Dataset items:
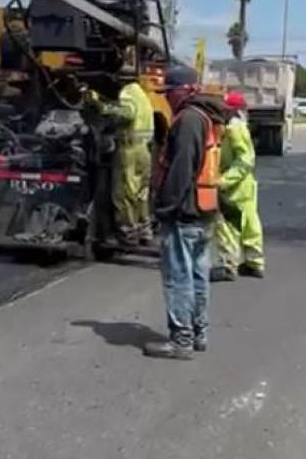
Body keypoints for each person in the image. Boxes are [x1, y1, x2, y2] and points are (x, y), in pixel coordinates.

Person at [144, 64, 227, 360]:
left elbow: (182, 168)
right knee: (197, 274)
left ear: (186, 90)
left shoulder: (189, 119)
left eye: (169, 92)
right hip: (202, 208)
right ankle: (198, 333)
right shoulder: (206, 116)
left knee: (179, 276)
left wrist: (164, 207)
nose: (166, 98)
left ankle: (181, 339)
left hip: (184, 211)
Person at [89, 75, 155, 245]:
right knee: (141, 193)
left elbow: (126, 113)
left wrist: (101, 106)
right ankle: (144, 230)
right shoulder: (142, 95)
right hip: (144, 150)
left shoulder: (128, 92)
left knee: (124, 193)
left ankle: (128, 233)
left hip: (129, 150)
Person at [212, 90, 265, 281]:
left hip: (234, 186)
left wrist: (223, 180)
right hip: (244, 186)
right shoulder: (239, 127)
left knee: (227, 225)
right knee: (249, 224)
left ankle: (228, 265)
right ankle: (254, 263)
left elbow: (245, 160)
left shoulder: (233, 129)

WHAT TO PRODUCE: Beginning with the line that holds "right knee: (141, 193)", please give again each line exactly until the records end, and include that final line.

PROBLEM SOLUTION:
right knee: (141, 193)
left elbow: (126, 113)
left wrist: (101, 106)
right ankle: (144, 230)
right shoulder: (142, 95)
right hip: (144, 150)
left shoulder: (128, 92)
left knee: (124, 193)
left ankle: (128, 233)
left hip: (129, 150)
Person at [212, 90, 265, 281]:
left hip: (234, 186)
left wrist: (223, 180)
right hip: (244, 186)
right shoulder: (239, 127)
left knee: (227, 225)
right knee: (249, 224)
left ankle: (228, 265)
right ankle: (254, 263)
left elbow: (245, 160)
left shoulder: (233, 129)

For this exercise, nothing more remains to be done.